This Article is From Apr 26, 2013

Coal scam: CBI Director likely to file affidavit in Supreme Court today

Coal scam: CBI Director likely to file affidavit in Supreme Court today

File photo: CBI Director Ranjit Sinha

New Delhi: Today is the last day for CBI Director Ranjit Sinha to file a personal affidavit in the Supreme Court stating whether or not Law Minister Ashwani Kumar reviewed the agency's report on the coal scam.

The affidavit will state whether the minister suggested a "list of alterations" that were then cleared by the Prime Minister's Office (PMO).

According to sources, the affidavit will say the Law Minister did meet the CBI chief and suggested rephrasing of the report, but the investigating agency did not give in to pressure and its final report is independent.

The Opposition on Tuesday demanded the Prime Minister's resignation in Parliament over the issue. "There is reason to believe PMO officials were involved in the proposed changes to the coal report," said BJP leader Arun Jaitley.

"Let all emails exchanged between PMO officials and the Law Ministry on the coal report be made public at once," he demanded.

In the report the CBI gave to the Supreme Court last month, the agency said the government had failed to check the financial and other records of companies that got coal licences.

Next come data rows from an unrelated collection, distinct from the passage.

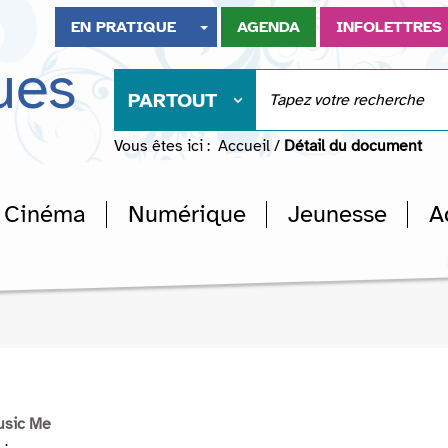
EN PRATIQUE
AGENDA
INFOLETTRES
ues
PARTOUT
Vous êtes ici :
Accueil
/
Détail du document
Cinéma
Numérique
Jeunesse
A
usic Me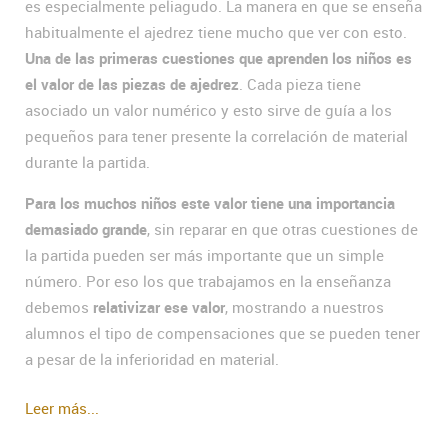
es especialmente peliagudo. La manera en que se enseña
habitualmente el ajedrez tiene mucho que ver con esto.
Una de las primeras cuestiones que aprenden los niños es
el valor de las piezas de ajedrez
. Cada pieza tiene
asociado un valor numérico y esto sirve de guía a los
pequeños para tener presente la correlación de material
durante la partida.
Para los muchos niños este valor tiene una importancia
demasiado grande
, sin reparar en que otras cuestiones de
la partida pueden ser más importante que un simple
número. Por eso los que trabajamos en la enseñanza
debemos
relativizar ese valor
, mostrando a nuestros
alumnos el tipo de compensaciones que se pueden tener
a pesar de la inferioridad en material.
Leer más...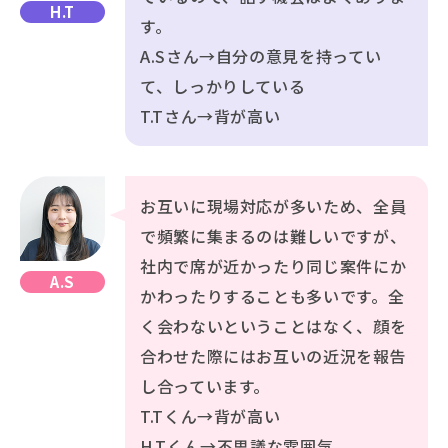
H.T
す。
A.Sさん→自分の意見を持ってい
て、しっかりしている
T.Tさん→背が高い
お互いに現場対応が多いため、全員
で頻繁に集まるのは難しいですが、
社内で席が近かったり同じ案件にか
A.S
かわったりすることも多いです。全
く会わないということはなく、顔を
合わせた際にはお互いの近況を報告
し合っています。
T.Tくん→背が高い
H.Tくん→不思議な雰囲気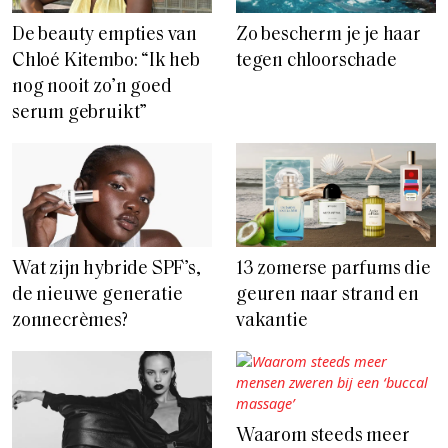
De beauty empties van
Zo bescherm je je haar
Chloé Kitembo: “Ik heb
tegen chloorschade
nog nooit zo’n goed
serum gebruikt”
Wat zijn hybride SPF’s,
13 zomerse parfums die
de nieuwe generatie
geuren naar strand en
zonnecrèmes?
vakantie
Waarom steeds meer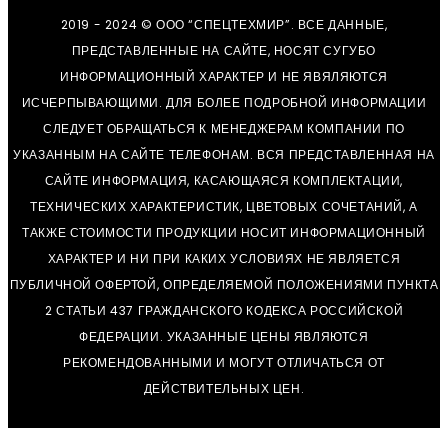
2019 - 2024 © ООО “СПЕЦТЕХМИР”. ВСЕ ДАННЫЕ,
ПРЕДСТАВЛЕННЫЕ НА САЙТЕ, НОСЯТ СУГУБО
ИНФОРМАЦИОННЫЙ ХАРАКТЕР И НЕ ЯВЯЛЯЮТСЯ
ИСЧЕРПЫВАЮЩИМИ. ДЛЯ БОЛЕЕ ПОДРОБНОЙ ИНФОРМАЦИИ
СЛЕДУЕТ ОБРАЩАТЬСЯ К МЕНЕДЖЕРАМ КОМПАНИИ ПО
УКАЗАННЫМ НА САЙТЕ ТЕЛЕФОНАМ. ВСЯ ПРЕДСТАВЛЕННАЯ НА
САЙТЕ ИНФОРМАЦИЯ, КАСАЮЩАЯСЯ КОМПЛЕКТАЦИИ,
ТЕХНИЧЕСКИХ ХАРАКТЕРИСТИК, ЦВЕТОВЫХ СОЧЕТАНИЙ, А
ТАКЖЕ СТОИМОСТИ ПРОДУКЦИИ НОСИТ ИНФОРМАЦИОННЫЙ
ХАРАКТЕР И НИ ПРИ КАКИХ УСЛОВИЯХ НЕ ЯВЛЯЕТСЯ
ПУБЛИЧНОЙ ОФЕРТОЙ, ОПРЕДЕЛЯЕМОЙ ПОЛОЖЕНИЯМИ ПУНКТА
2 СТАТЬИ 437 ГРАЖДАНСКОГО КОДЕКСА РОССИЙСКОЙ
ФЕДЕРАЦИИ. УКАЗАННЫЕ ЦЕНЫ ЯВЛЯЮТСЯ
РЕКОМЕНДОВАННЫМИ И МОГУТ ОТЛИЧАТЬСЯ ОТ
ДЕЙСТВИТЕЛЬНЫХ ЦЕН.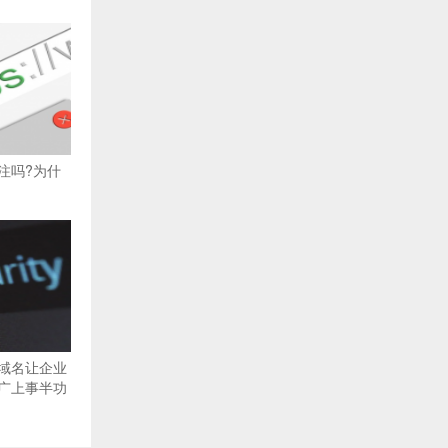
注吗?为什
域名让企业
广上事半功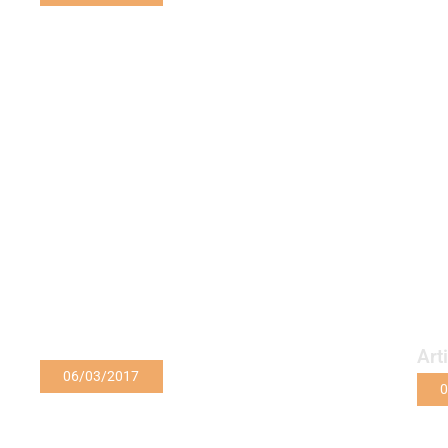
Art
06/03/2017
0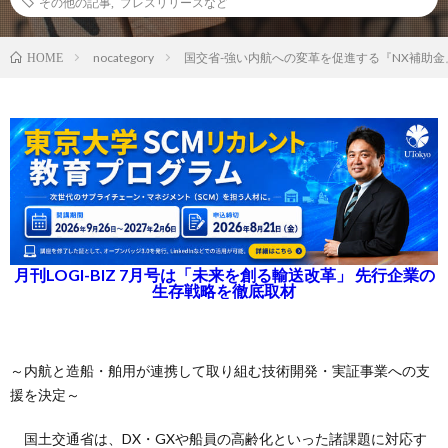
その他の記事
,
プレスリリースなど
nocategory
国交省-強い内航への変革を促進する『NX補助金
HOME
月刊LOGI-BIZ 7月号は「未来を創る輸送改革」 先行企業の
生存戦略を徹底取材
～内航と造船・舶用が連携して取り組む技術開発・実証事業への支
援を決定～
国土交通省は、DX・GXや船員の高齢化といった諸課題に対応す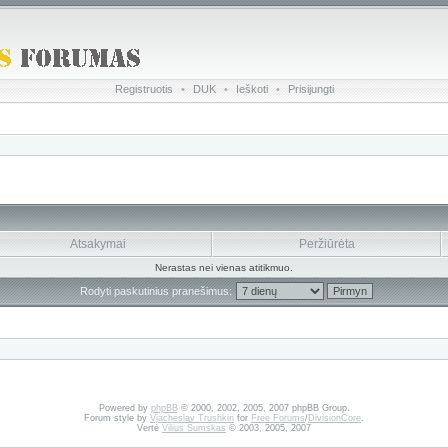
Registruotis
•
DUK
•
Ieškoti
•
Prisijungti
Atsakymai
Peržiūrėta
Nerastas nei vienas atitikmuo.
Rodyti paskutinius pranešimus:
Powered by
phpBB
© 2000, 2002, 2005, 2007 phpBB Group.
Forum style by
Vjacheslav Trushkin
for
Free Forums
/
DivisionCore
.
Vertė
Vilius Šumskas
© 2003, 2005, 2007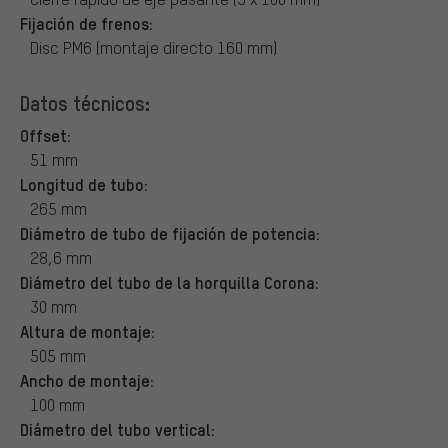
Fijación de frenos:
Disc PM6 (montaje directo 160 mm)
Datos técnicos:
Offset:
51 mm
Longitud de tubo:
265 mm
Diámetro de tubo de fijación de potencia:
28,6 mm
Diámetro del tubo de la horquilla Corona:
30 mm
Altura de montaje:
505 mm
Ancho de montaje:
100 mm
Diámetro del tubo vertical: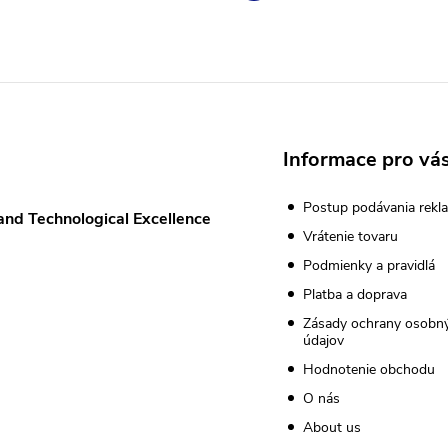
Informace pro vá
Postup podávania rekla
and Technological Excellence
Vrátenie tovaru
Podmienky a pravidlá
Platba a doprava
Zásady ochrany osobn
údajov
Hodnotenie obchodu
O nás
About us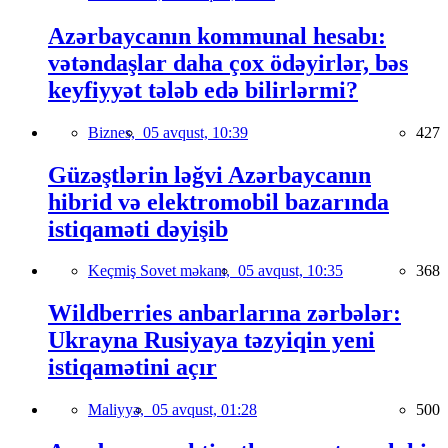
Azərbaycanın kommunal hesabı:
vətəndaşlar daha çox ödəyirlər, bəs
keyfiyyət tələb edə bilirlərmi?
Biznes,
05 avqust, 10:39
427
Güzəştlərin ləğvi Azərbaycanın
hibrid və elektromobil bazarında
istiqaməti dəyişib
Keçmiş Sovet məkanı,
05 avqust, 10:35
368
Wildberries anbarlarına zərbələr:
Ukrayna Rusiyaya təzyiqin yeni
istiqamətini açır
Maliyyə,
05 avqust, 01:28
500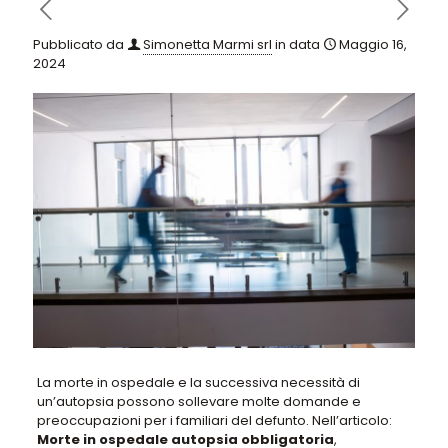
Pubblicato da
Simonetta Marmi srl
in data
Maggio 16,
2024
La morte in ospedale e la successiva necessità di
un’autopsia possono sollevare molte domande e
preoccupazioni
per i familiari del defunto. Nell’articolo:
Morte in ospedale autopsia obbligatoria
,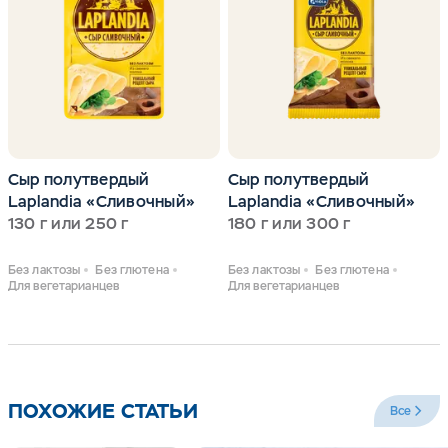
Сыр полутвердый
Сыр полутвердый
Laplandia «Сливочный»
Laplandia «Сливочный»
130 г или 250 г
180 г или 300 г
Без лактозы
Без глютена
Без лактозы
Без глютена
Для вегетарианцев
Для вегетарианцев
ПОХОЖИЕ СТАТЬИ
Все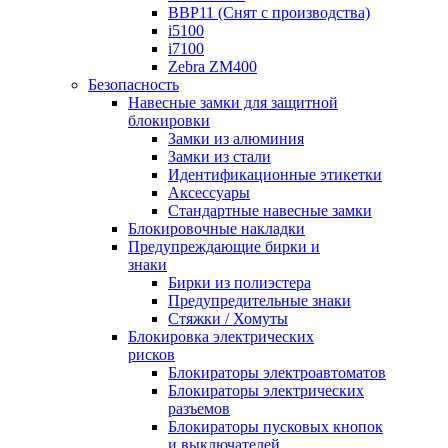
BBP11 (Снят с производства)
i5100
i7100
Zebra ZM400
Безопасность
Навесные замки для защитной
блокировки
Замки из алюминия
Замки из стали
Идентификационные этикетки
Аксессуары
Стандартные навесные замки
Блокировочные накладки
Предупреждающие бирки и
знаки
Бирки из полиэстера
Предупредительные знаки
Стяжки / Хомуты
Блокировка электрических
рисков
Блокираторы электроавтоматов
Блокираторы электрических
разъемов
Блокираторы пусковых кнопок
и выключателей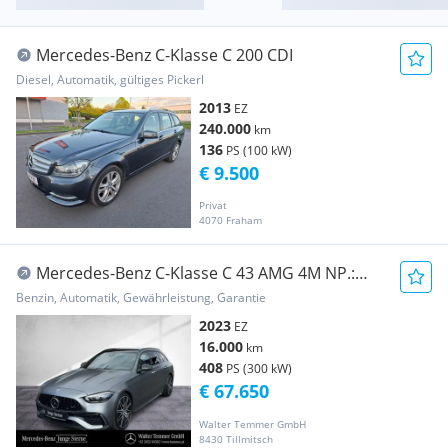
Mercedes-Benz C-Klasse C 200 CDI
Diesel, Automatik, gültiges Pickerl
2013
EZ
240.000
km
136
PS (100 kW)
€ 9.500
Privat
4070 Fraham
Mercedes-Benz C-Klasse C 43 AMG 4M NP.:
104.917 Prem+ Distr HeadUp Pano
Benzin, Automatik, Gewährleistung, Garantie
2023
EZ
16.000
km
408
PS (300 kW)
€ 67.650
Walter Temmer GmbH
8430 Tillmitsch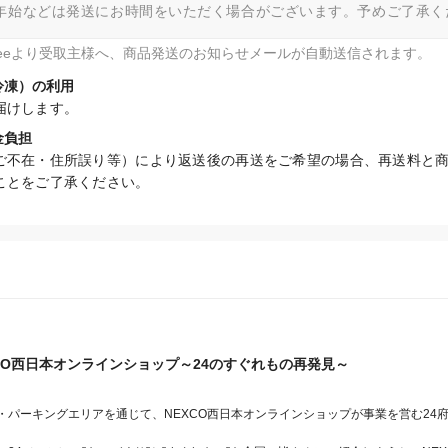
年始などは発送にお時間をいただく場合がございます。予めご了承く
fteeより受取主様へ、商品発送のお知らせメールが自動送信されます。
冷凍）の利用
届けします。
金負担
ご不在・住所誤り等）により返送後の再送をご希望の場合、再送料と
ことをご了承ください。
XCO西日本オンラインショップ～24のすぐれもの再発見～
・パーキングエリアを通じて、NEXCO西日本オンラインショップが事業を営む24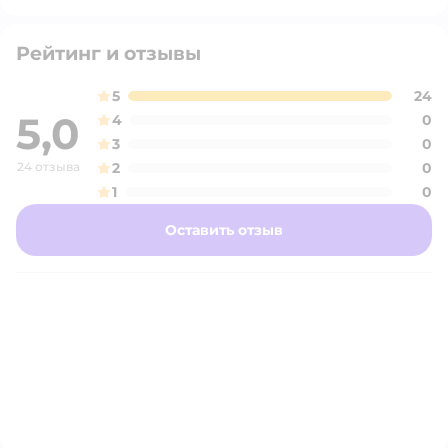
Рейтинг и отзывы
5
24
5,0
4
0
3
0
24 отзыва
2
0
1
0
Оставить отзыв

The agency is expected to invoke this indictment to prove its report was not compromised.

The CBI's investigation is meant to be independent and its report kept confidential between the court and the agency.

When it received the document, the Supreme Court had asked Mr Sinha to submit a written assurance by April 26 that the document had not been seen by "the political executive."

The coal scam is particularly sensitive for the government because for some of the years under review, the Prime Minister was directly in charge of the coal ministry. It is alleged that the government cost the country thousands of crores of public money because it did not follow a transparent bidding process while allocating the coal blocks.